Kershaw has allowed slightly more fly balls — 40.2 FB% versus 34.3% — and this, paired with the higher HR/FB%, makes for a bad combination and more home runs. He’s still allowed ground balls at a similar rate, only slightly less, at 39.7% versus 45.9%. So has Kershaw allowed more well-hit balls in the postseason than in the regular season? Yes, but only slightly, and not enough that he should be considered a choker. The only slight increase in line drives shouldn’t result in as big a gap in BABIP as it actually does, meaning that luck has not quite been on Kershaw’s side the way it has been in the regular season. He’s struck people out like regular-season Kershaw, he’s prevented walks like regular-season Kershaw, and he’s prevented balls from being well hit only slightly less than regular-season Kershaw. That, in addition to slightly more fly balls leaving the ballpark, has resulted in a really good pitcher that maybe is not quite as good as regular-season Kershaw, but still very good, and it certainly doesn’t warrant calling him a “choke artist.”

It can also be argued that Kershaw has been overused and over-pressured to do well. He’s been so ridiculously good in the regular season that the expectations are for him to be just as good in the playoffs and to do it practically every three or four days against the best teams in baseball. Anything less and he seem like a disappointment. People often overlook the great moments he’s had in the playoffs, like when he came out of the bullpen against the Nationals to save a tight game or when he dominated the eventual World Champion Cubs in Game 2 of the 2016 NLCS. As a result of high expectations and trust in Kershaw, he has perhaps been left in games slightly longer than he maybe should have.
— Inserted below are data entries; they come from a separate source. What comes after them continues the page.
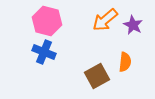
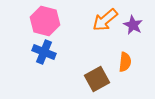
pink hexagon: moved 2 px left
brown square: moved 3 px down
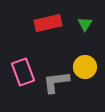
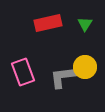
gray L-shape: moved 7 px right, 5 px up
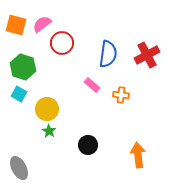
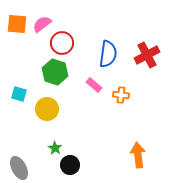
orange square: moved 1 px right, 1 px up; rotated 10 degrees counterclockwise
green hexagon: moved 32 px right, 5 px down
pink rectangle: moved 2 px right
cyan square: rotated 14 degrees counterclockwise
green star: moved 6 px right, 17 px down
black circle: moved 18 px left, 20 px down
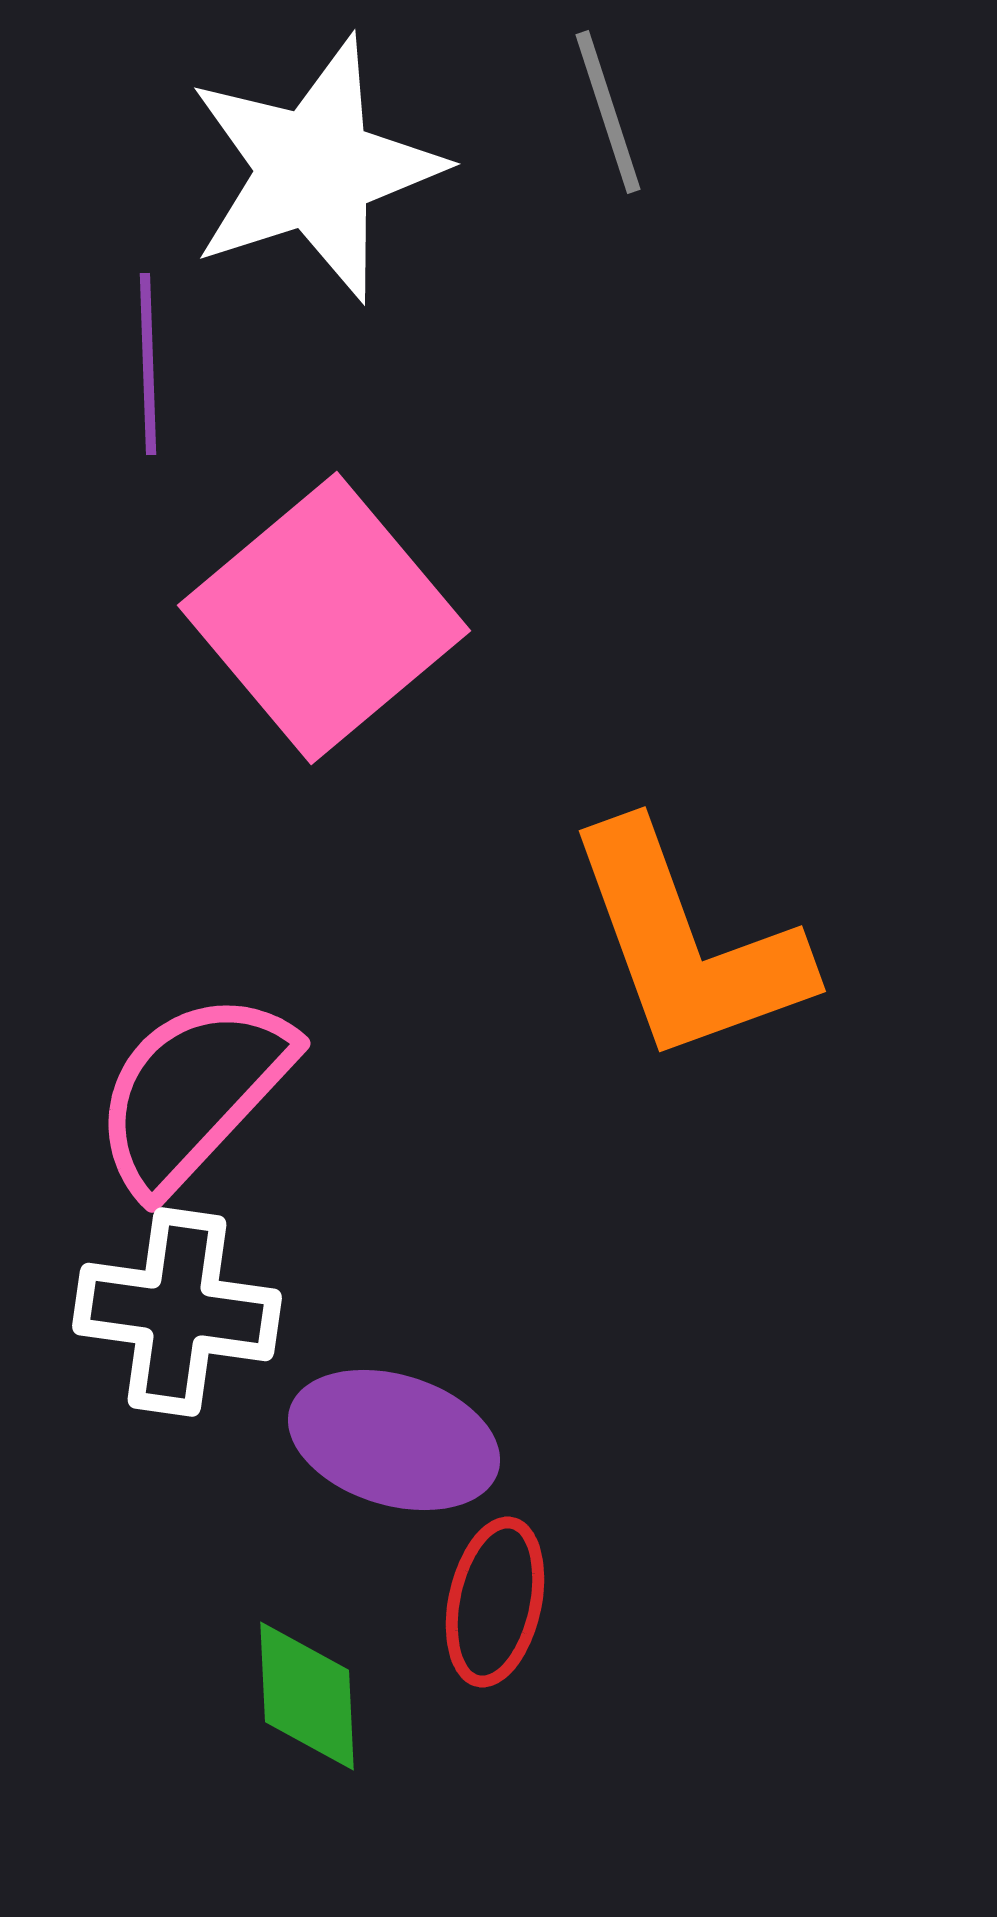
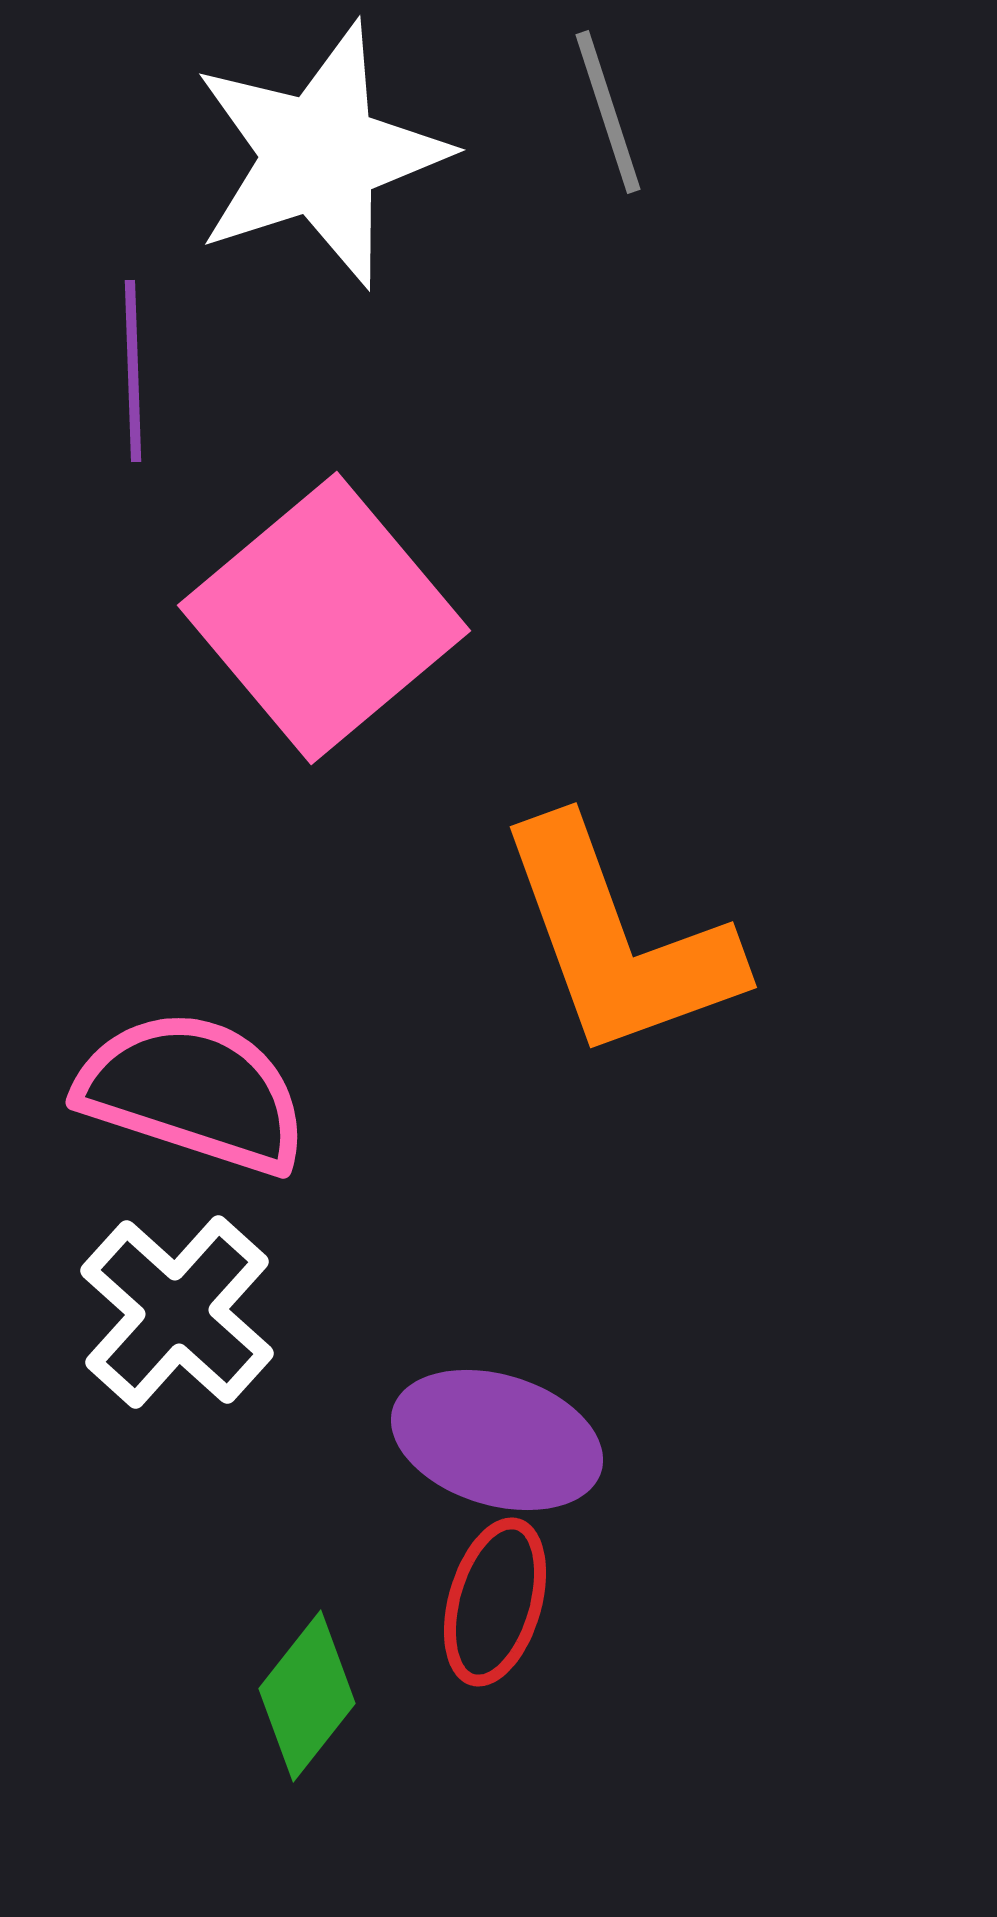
white star: moved 5 px right, 14 px up
purple line: moved 15 px left, 7 px down
orange L-shape: moved 69 px left, 4 px up
pink semicircle: rotated 65 degrees clockwise
white cross: rotated 34 degrees clockwise
purple ellipse: moved 103 px right
red ellipse: rotated 4 degrees clockwise
green diamond: rotated 41 degrees clockwise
An occurrence that has plagued Kershaw in the postseason a few times is going deep into games and then getting hit around before his exit from the game. He’s often left with men on base, and the relievers coming in after him haven’t exactly been kind to him, allowing nine of the 14 runners he’s left on base to score. Let’s say the bullpen comes in and dominates, stranding all 14 of those runners, and his postseason ERA drops from 4.55 all the way down to 3.64.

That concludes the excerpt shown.